In order to bring about improvement the academy introduced new teaching techniques, including days when students did not use pens. There was also a focus on introducing house captains and getting students more involved in the running of the school.

However concerns remained about how the academy was doing and so in April 2015 Sir George Young, the outgoing MP, and his successor Kit Malthouse met with Ian Comfort, the head of Academies Enterprise Trust in order to stress the importance of raising standards at Winton Community College. Sir George stated:
the school recognises that it has to raise its game. The school has much going for it – small classes and motivated teachers – and the predicted outcomes for this year’s exam results are a significant improvement on last year.

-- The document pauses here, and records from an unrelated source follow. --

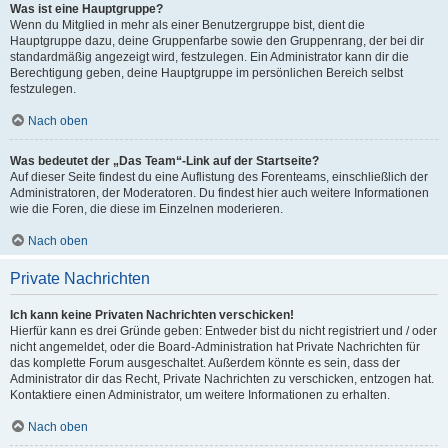
Was ist eine Hauptgruppe?
Wenn du Mitglied in mehr als einer Benutzergruppe bist, dient die
Hauptgruppe dazu, deine Gruppenfarbe sowie den Gruppenrang, der bei dir
standardmäßig angezeigt wird, festzulegen. Ein Administrator kann dir die
Berechtigung geben, deine Hauptgruppe im persönlichen Bereich selbst
festzulegen.
Nach oben
Was bedeutet der „Das Team“-Link auf der Startseite?
Auf dieser Seite findest du eine Auflistung des Forenteams, einschließlich der
Administratoren, der Moderatoren. Du findest hier auch weitere Informationen
wie die Foren, die diese im Einzelnen moderieren.
Nach oben
Private Nachrichten
Ich kann keine Privaten Nachrichten verschicken!
Hierfür kann es drei Gründe geben: Entweder bist du nicht registriert und / oder
nicht angemeldet, oder die Board-Administration hat Private Nachrichten für
das komplette Forum ausgeschaltet. Außerdem könnte es sein, dass der
Administrator dir das Recht, Private Nachrichten zu verschicken, entzogen hat.
Kontaktiere einen Administrator, um weitere Informationen zu erhalten.
Nach oben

In the summer of 2015, despite well publicised efforts to improve attendance, optimistic predictions and claims by OFSTED that standards were improving, Academy results fell further and only 26% of pupils achieved 5GCSEs A-C (including English and Maths). This meant that Winton Community Academy remained, for the third year in a row, below the Government minimum standards for schools (known as the 'floor target')

==Extracurricular life==
In 2014 the academy put on a performance of Dick Wittington funding its expansion of the arts through charity activities such as bag packing at local supermarkets. Although in Sept 2013 a fire caused serious damage to Winton Academy, this did not prevent the academy going on to open a new Sports and Rugby centre. During 2015 there was a significant drive to improve library facilities and Dame Lucy Jeanne Neville-Rolfe visited the school to give advice on business and entrepreneurship.

==The role of the sponsor==
Academies Enterprise Trust support for Academies at the local level is led by the AET Regional Director of Education (known as a RDE). The 2014 OFSTED report about AET explained that ‘some academy leaders said that there was too much variability in the support and challenge offered by Regional Directors employed by AET.'. In September 2015 an Ofsted inspection at Winton Academy noted that:
The Assistant Regional Director is a frequent visitor to the academy, as is the Regional Director of Education for AET. They hold the Principal to account tightly

Leaders and managers are not taking effective action towards the removal of special measures.

During 2015 the RDE for Winton Community Academy was Elizabeth (Libby) Nicholas. Libby Nicholas was previously a deputy headteacher at an Independent girls school, Sutton High School and then an interim headteacher at independent girls school South Hampstead High School during the summer term in 2013. In December 2015 it was announced that she was leaving Academies Enterprise Trust in order to join Reach4, a new Multi Academy Trust.